Waleed Aly has come under attack for failing to stand up for artists or arts funding in a controversial new essay which lambasts the Australia Council for capitulating to the government in the wake of funding cuts.

But Aly, who sits on the 12-member board of the Australia Council, has come out and said that it is not his job to speak on behalf of the Australia Council simply because he is a prominent Australian celebrity.

As Fairfax reports, When the Goal Posts Move, an excerpt of which you can read via ArtsHub, is academic and writer Ben Eltham’s critique of the way the Australia Council has handled recent hits to its budget.

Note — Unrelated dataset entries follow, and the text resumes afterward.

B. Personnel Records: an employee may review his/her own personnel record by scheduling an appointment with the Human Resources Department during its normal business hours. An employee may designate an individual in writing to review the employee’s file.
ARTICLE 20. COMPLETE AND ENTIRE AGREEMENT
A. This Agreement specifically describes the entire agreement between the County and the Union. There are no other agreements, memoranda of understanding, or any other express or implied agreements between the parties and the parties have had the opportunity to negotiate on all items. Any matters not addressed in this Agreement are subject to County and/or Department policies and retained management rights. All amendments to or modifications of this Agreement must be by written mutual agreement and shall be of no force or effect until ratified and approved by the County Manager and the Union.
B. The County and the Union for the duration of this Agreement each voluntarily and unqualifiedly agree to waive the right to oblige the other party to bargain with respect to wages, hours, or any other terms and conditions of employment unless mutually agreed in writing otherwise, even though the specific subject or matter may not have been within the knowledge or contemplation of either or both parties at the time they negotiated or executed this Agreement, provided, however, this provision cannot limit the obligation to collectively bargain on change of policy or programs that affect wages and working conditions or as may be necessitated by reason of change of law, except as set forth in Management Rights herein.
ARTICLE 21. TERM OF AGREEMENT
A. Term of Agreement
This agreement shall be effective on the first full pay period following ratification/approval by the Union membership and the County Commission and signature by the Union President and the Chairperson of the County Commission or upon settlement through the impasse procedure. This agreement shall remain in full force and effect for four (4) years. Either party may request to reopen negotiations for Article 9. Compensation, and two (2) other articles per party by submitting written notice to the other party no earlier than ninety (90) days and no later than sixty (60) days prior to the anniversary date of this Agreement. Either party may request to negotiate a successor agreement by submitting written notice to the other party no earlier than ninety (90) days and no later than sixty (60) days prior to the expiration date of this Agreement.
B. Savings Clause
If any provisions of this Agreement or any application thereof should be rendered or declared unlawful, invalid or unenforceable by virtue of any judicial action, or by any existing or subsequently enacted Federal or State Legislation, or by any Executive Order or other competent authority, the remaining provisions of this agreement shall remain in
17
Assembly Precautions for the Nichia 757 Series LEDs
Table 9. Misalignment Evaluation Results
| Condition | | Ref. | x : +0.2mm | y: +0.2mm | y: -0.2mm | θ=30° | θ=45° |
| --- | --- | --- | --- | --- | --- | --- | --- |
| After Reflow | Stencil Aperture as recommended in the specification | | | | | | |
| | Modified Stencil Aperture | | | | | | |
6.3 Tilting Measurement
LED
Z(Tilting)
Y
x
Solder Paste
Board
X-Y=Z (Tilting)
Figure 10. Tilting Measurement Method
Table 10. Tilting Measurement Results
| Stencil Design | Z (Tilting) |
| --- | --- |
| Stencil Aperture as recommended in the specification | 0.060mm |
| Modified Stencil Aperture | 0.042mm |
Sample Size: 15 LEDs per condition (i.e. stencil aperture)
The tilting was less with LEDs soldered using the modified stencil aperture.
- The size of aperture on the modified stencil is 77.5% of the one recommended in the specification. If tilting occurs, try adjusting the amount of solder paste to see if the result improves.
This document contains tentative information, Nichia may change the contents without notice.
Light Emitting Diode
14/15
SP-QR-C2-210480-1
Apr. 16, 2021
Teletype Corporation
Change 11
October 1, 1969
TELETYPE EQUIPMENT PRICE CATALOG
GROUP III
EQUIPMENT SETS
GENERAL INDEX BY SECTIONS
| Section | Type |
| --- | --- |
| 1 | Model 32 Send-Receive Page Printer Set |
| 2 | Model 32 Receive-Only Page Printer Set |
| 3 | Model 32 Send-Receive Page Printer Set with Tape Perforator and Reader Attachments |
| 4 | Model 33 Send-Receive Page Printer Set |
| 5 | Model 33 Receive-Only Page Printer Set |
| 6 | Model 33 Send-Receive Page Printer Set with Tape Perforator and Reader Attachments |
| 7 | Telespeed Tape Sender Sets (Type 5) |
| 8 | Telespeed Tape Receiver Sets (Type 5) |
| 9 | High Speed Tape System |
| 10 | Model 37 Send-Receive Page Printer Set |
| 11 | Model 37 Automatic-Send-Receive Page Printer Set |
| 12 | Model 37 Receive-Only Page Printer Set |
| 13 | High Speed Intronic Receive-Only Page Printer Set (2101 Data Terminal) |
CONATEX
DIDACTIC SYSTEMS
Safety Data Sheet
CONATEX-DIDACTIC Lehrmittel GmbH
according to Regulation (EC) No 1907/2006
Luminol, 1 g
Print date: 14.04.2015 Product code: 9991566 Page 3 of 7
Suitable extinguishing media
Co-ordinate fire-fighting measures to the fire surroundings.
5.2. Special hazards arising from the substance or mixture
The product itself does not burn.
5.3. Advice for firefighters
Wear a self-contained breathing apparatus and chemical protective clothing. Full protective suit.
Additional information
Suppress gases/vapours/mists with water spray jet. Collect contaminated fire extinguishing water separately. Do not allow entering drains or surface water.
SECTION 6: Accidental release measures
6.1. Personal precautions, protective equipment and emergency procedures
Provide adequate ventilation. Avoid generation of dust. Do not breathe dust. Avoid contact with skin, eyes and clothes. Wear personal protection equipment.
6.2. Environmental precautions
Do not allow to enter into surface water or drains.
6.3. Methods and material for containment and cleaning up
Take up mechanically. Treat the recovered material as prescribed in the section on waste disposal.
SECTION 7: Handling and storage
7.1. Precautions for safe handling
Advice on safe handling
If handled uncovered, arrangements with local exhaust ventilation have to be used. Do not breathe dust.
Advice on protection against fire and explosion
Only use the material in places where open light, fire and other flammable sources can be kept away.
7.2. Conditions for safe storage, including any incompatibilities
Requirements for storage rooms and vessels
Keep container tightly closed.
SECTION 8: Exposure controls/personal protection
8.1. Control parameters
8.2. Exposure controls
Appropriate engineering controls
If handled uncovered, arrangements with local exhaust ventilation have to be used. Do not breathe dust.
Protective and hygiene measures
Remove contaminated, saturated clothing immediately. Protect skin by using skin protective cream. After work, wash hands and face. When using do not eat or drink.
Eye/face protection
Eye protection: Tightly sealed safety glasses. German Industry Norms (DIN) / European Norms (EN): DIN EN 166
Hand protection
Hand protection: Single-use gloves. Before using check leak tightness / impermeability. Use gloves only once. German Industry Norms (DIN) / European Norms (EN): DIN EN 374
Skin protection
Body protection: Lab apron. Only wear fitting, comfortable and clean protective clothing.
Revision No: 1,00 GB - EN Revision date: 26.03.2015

In one excerpt, Eltham attacks Aly for staying silent about the issue of arts funding in Australia, despite the fact that the The Project host is famous for his nightly diatribes about issues facing Australia.

“Aly’s public record on Australia Council funding is plain enough: there is none,” Eltham writes. “The Gold Logie winner could have been the arts sector’s most eloquent spokesperson: after all, he has his own television show.”

“But at the time of writing, he had so far declined to publicly defend the agency.” As Fairfax notes, Aly has responded to Eltham’s attack, saying it’s not his job to defend the Australia Council.

“I’ve not been given a public-facing role and it’s not for me to usurp the chairman or the CEO’s function just because I happen to work in the media,” said Aly, adding that as a board member he is not free to comment on government funding of the Council.

“We have an advisory role – and there has certainly been plenty of advice given,” he said. “We can also outline the impact policy will have on the Council – which, we do regularly, and which was evidenced in, for example, the collapse of six-year funding.”

“Beyond that, we have to do the best we can with the resources we’re assigned.” But Eltham is adamant that a “different membership might have acted differently in response to the unprecedented attack”.

“It’s difficult to imagine Donald Horne, when he was chair, staying silent if this had happened on his watch,” Eltham said. “But nothing has come to pass. In response to the wholesale assault on the organisation’s statutory independence, the Australia Council rolled over.”